Some have said that only way farmers can store carbon their soils is through no-till farming that relies on herbicides. Reducing tillage provides benefits for soil structure and water management. But recent soil carbon measurements have led to an emerging scientific consensus that herbicide dependent no-till can increase surface soil carbon, but deplete deep soil carbon. In addition, production of toxic herbicides emits greenhouse gases and they harm local wildlife and water.
Carbon Storage:
Data from around the world offers hope for climate change mitigation. Farming using cover crops, rotation of crops, rotating pastures through arable land, perennial crops and organic soil amendments regenerates soil and stores carbon. Soil rich in carbon holds water more effectively, making farmers more resilient as our climate change. For example, cover cropping increases the portion of the year that photosynthesis happens. It also feeds carbon-holding fungi in the soil. A year of cover cropping can store about 1 metric ton of carbon per acre. This translates to about 3 metric tons of CO2 per acre. Composting not only avoids the decomposition of organic matter into the atmosphere, it also feeds friendly soil fungi that store carbon. Experiments have found compost storing around 2-3 metric tons of carbon per acre, or about 6-7 metric tons of carbon dioxide. Data from USDA in Maryland, and around the world confirms the possibilities of these levels of carbon sequestration.
Policy:
The latest research shows that farmers can store far more carbon in soils than anyone previously thought possible. Farmers deserve credit for this contribution to stopping climate change.  With 42% of farmers poised to retire, and demand higher than ever for local and sustainable food, we need more farmers and ranchers! Policies in the United Nations, European Union, New Zealand, and Canada, already credit farmers for soil carbon. If CO2 is valued around $30 per ton by a carbon market or carbon payment program, farmers could earn over $100 per acre. Grocery stores and retailers are seeking to find "carbon friendly" products for their customers. These new market opportunities can help draw new young farmers into agriculture, and enable them to take part in solving contemporary challenges. If policies give larger rewards to farmers who provide greater results, we will have more incentive to build carbon, and could slow down climate change. To make this happen, soil carbon measurement should be widely adopted. Measurement technology should be made cheaper, and more accessible to farmers. For agriculture to be part of the solution to climate crisis, we should pay farmers for storing carbon.
Sources

  1. Angers, D.A. and N.S. Eriksen-Hamel. 2008. Full-inversion tillage and organic carbon distribution in soil profiles: a meta-analysis.

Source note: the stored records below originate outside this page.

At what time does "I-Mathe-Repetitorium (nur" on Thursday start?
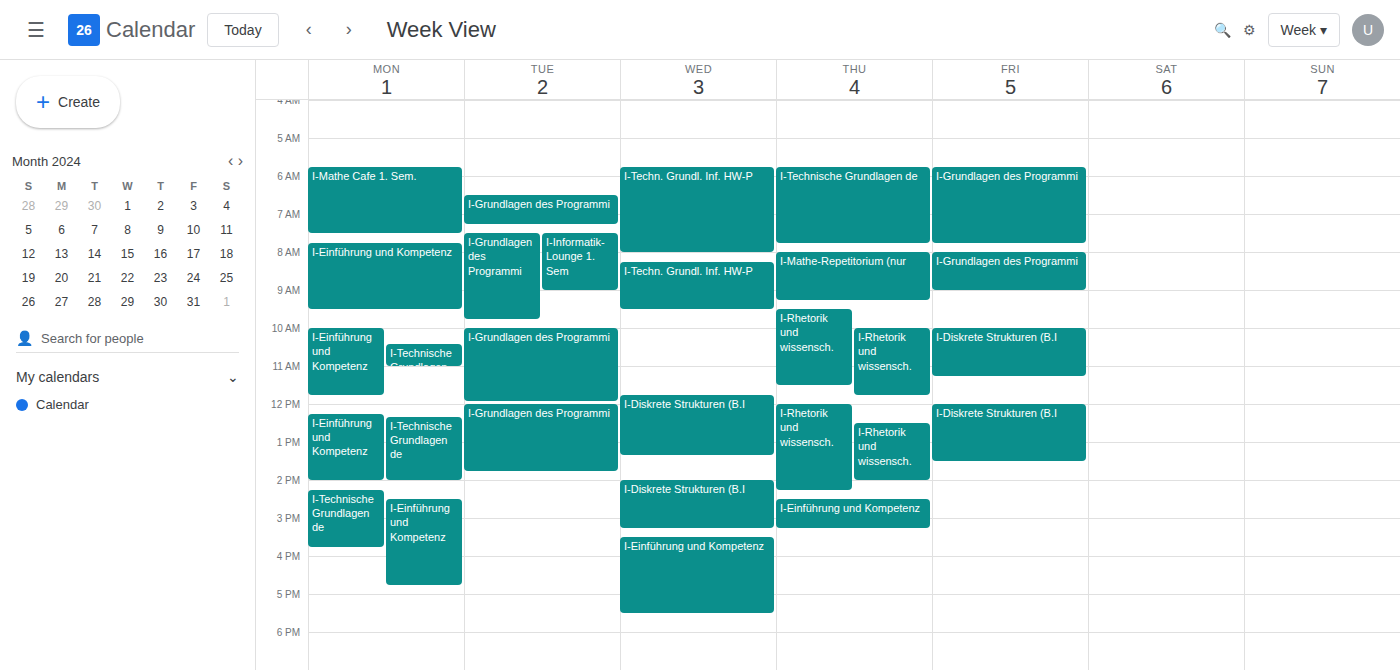
8:00 AMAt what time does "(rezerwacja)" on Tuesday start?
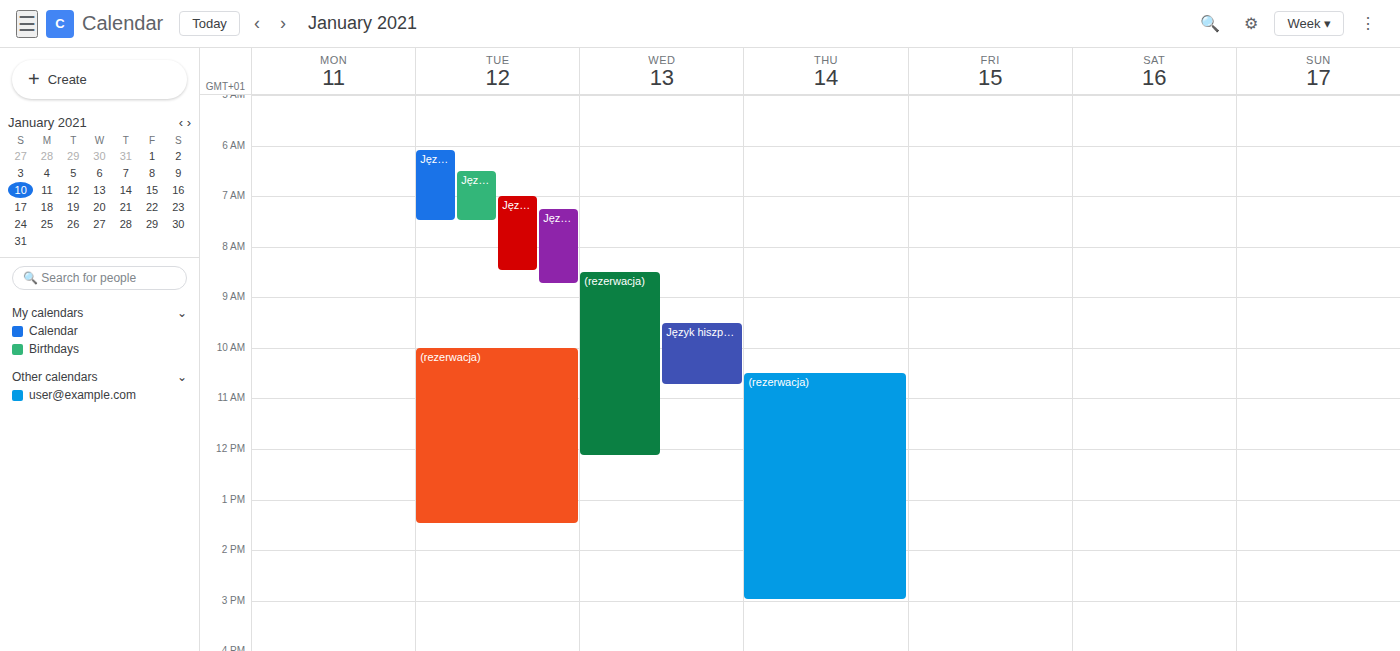
10:00 AM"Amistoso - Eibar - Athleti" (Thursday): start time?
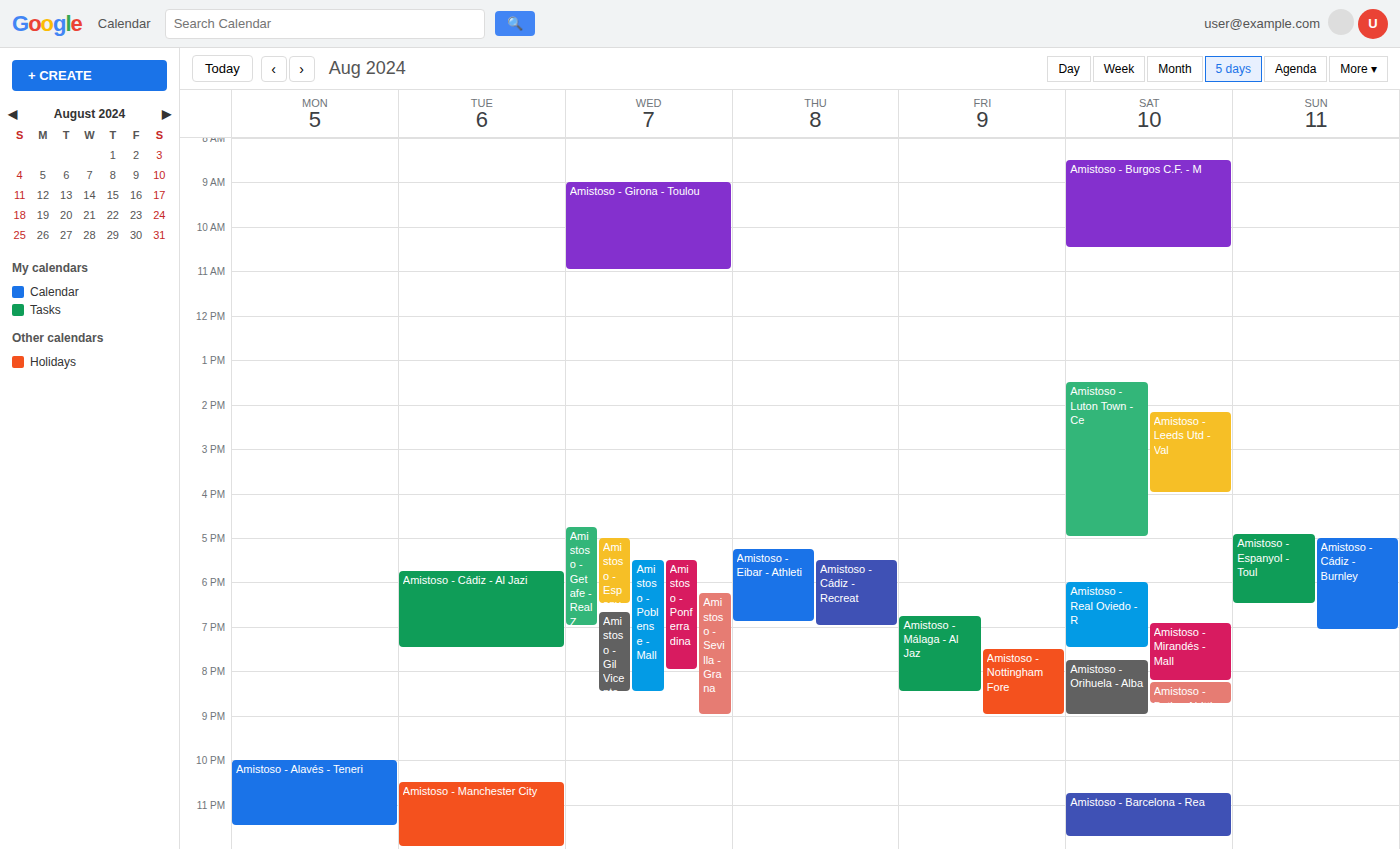
5:15 PM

Soil Science Society of America Journal 72: 1370-1374.
  2. Blanco-Canqui, H. and R. Lal. 2008. No-tillage and soil profile carbon sequestration: an on-farm assessment. Soil Science Society of America Journal 72: 693-701.
  3. Studdert et al. (1997) Soil Sci. Soc. Am. J. 61:1466-1472.

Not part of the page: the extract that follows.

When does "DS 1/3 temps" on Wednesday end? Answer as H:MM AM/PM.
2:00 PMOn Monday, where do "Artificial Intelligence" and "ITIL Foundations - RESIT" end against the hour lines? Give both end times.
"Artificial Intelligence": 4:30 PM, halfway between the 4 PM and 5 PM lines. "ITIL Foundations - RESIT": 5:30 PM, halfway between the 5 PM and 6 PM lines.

  4. Gomiero, T., M.G. Paoletti, and D. Pimentel. 2008. Energy and environmental issues in organic and conventional agriculture. Critical Reviews in Plant Sciences 27:239-254.
  5. Hepperly, P., D. Lotter, C. Ziegler Ulsh, R. Seidel, and C. Reider. 2009 (in press). Compost, manure and synthetic fertilizer influences crop yields, soil properties, nitrate leaching and crop nutrient content. Compost Science and Utilization.
  6. Pimentel, D. P. Hepperly, J. Hanson, D. Douds, and R. Seidel. 2005. Environmental, energetic and economic comparisons of organic and conventional farming systems. BioScience 55(7): 573-582.
  7. Poirier, V., D.A. Angers, P. Rochette, M.H. Chantigny, N. Ziadi, G. Tremblay, and J. Fortin. 2009. Interactive effects of tillage and mineral fertilization on soil carbon profiles. Soil Science Society of America Journal 73: 255-261.
  8. Teasdale, J. R., C. Coffman, C. and R.W. Mangum. 2007. Potential Long-Term Benefits of No-Tillage and Organic Cropping Systems for Grain Production and Soil Improvement. Agronomy Journal 99:1297-1505.
  9. Coalition on Agriculture and Greenhouse Gases. “Principles” August 20, 2009.
  10. Veris Corporation, for example, has reported measurement costs as low as $5 per hectare per year with 90% confidence.